By Amanda Morrall
Winter cancelled in Auckland?
It's been close to six years now since moving to NZ and I still can't get a handle on the weather, so the aforementioned proclamation by the head of the Real Estate Institute of New Zealand (REINZ), was news to me.
The rain didn't stop. Does it ever? The winds were constantly shifting, as they tend to do. And with the exception of a few genus of plants, which care nothing for seasons, mother nature took a nap.
But according to the REINZ an odd thing happened this winter while she was sleeping. The normally dormant housing market burst to life leading the agency to conclude in its latest housing report that winter, for all real estate intents and purposes "was cancelled."
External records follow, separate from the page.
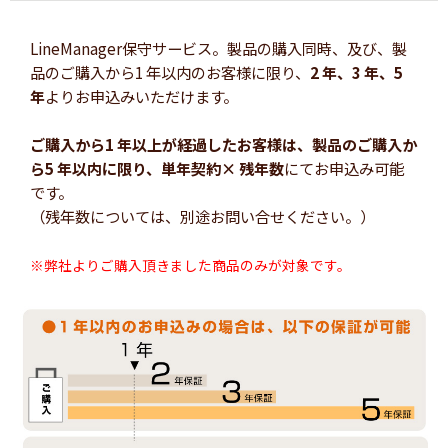
LineManager保守サービス。製品の購入同時、及び、製
品のご購入から1 年以内のお客様に限り、
2 年、3 年、5
年
よりお申込みいただけます。
ご購入から1 年以上が経過したお客様は、製品のご購入か
ら5 年以内に限り、単年契約× 残年数
にてお申込み可能
です。
（残年数については、別途お問い合せください。）
※弊社よりご購入頂きました商品のみが対象です。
It seems prospective home buyers skipped the usual hibernation phase because the lure of low-interest rates proved too great - that coupled with the fact that many KiwiSavers had reached the magical three year point of being able to tap their funds to offset the mortgage.
I understand the reasons for the home buying contagion but the best realtor in the world wouldn't be able to convince me why paying NZ $500,000 for a two bedroom brick and tile joint (the going price in some places in Auckland reports Gareth Vaughan in this piece), is a good idea.
It wasn't too long ago that Amanda professed to have come down with a fever, an affliction that is all too familiar to Kiwis called the property bug.
I wrote at the time that I was succumbing to the low interest rate lure myself and the temptation to plunge in what is widely known to be an over-heated property market in Auckland. (See BNZ senior economist Craig Ebert's opinion piece on the market here).
I'm not so extreme in my views as to share the opinion of peak oil economist Nicole Foss who told me during an interview that she thought the Auckland housing market was "a trap."
You might recall her advice for prospective home buyers, whom she cautioned would get caught in the backsplash of a peak-oil tainted housing bubble burst.
"Don't buy a house under any circumstance, unless you can buy it outright,'' she warned.
In principle I kind of agree with her zero LVR policy but let's be realistic, eh. Not many are in that privileged position and even dedicated savers would be waiting until their 50s to buy a home with cash.
In any case, I've had a few inquiries from readers just busting to know whether I'd recovered from the fever.
Alas after many sleepless nights of tossing and turning, finger nail chewing and deliberation, I am happy to report that the fever has broken and I'm no longer sweating the decision.
Although the emotional strings of home ownership continue to pull, logic got the better of me. Until a change in the weather that works in my favour, (instead of bankers, property moguls and realtors), I have decided to hold firm as a renter.
There is a move on the horizon for Amanda nonetheless. It's about a kilometre down the road, to a smaller, more affordable, easier to maintain rental property that will take me, my boys, my cat and dog.
For my packing pains, I will save close to $5,000 a year. It's not a mansion but it meets all my needs and with a new coat of paint will be cute as a button.
Yes, there's the moving costs. But I'm hoping to do this on the cheap. I have a tow bar and friends with muscle.
The property is heated by gas, which I understand is one of the cheapest forms of heating.
Except for a small patch of grass, I won't have to pull weeds or pay a gardener to prune, mulch and maintain.
Now according to some experts, my decision to rent, despite saving me heaps, could ironically leave me worse off.
Why? The theory is that by not becoming one of the mortgage indebted masses, I risk putting myself in the category of a perpetual, mindless consumer who will fritter away my savings.
Well, as most of you know, Amanda is not a big spender. It's a good thing too because my biggest liability is travelling. Everyone I love (apart from pets and children) lives in another city so a good chunk of my discretionary pesos gets sucked up by the airlines. If they weren't such a poor investment, I'd buy stocks with my savings.
Until the teleporter is invented, or my loved ones move to NZ, I can't see me cutting my carbon footprint anytime soon.
My savings on accommodation won't be banked entirely but at $5K I'll be able to get off the Island and with discipline stow some away into my retirement fund.
I fully expect I'll become stricken once again with the property bug. But fingers crossed when I do, the bubble will have finally burst.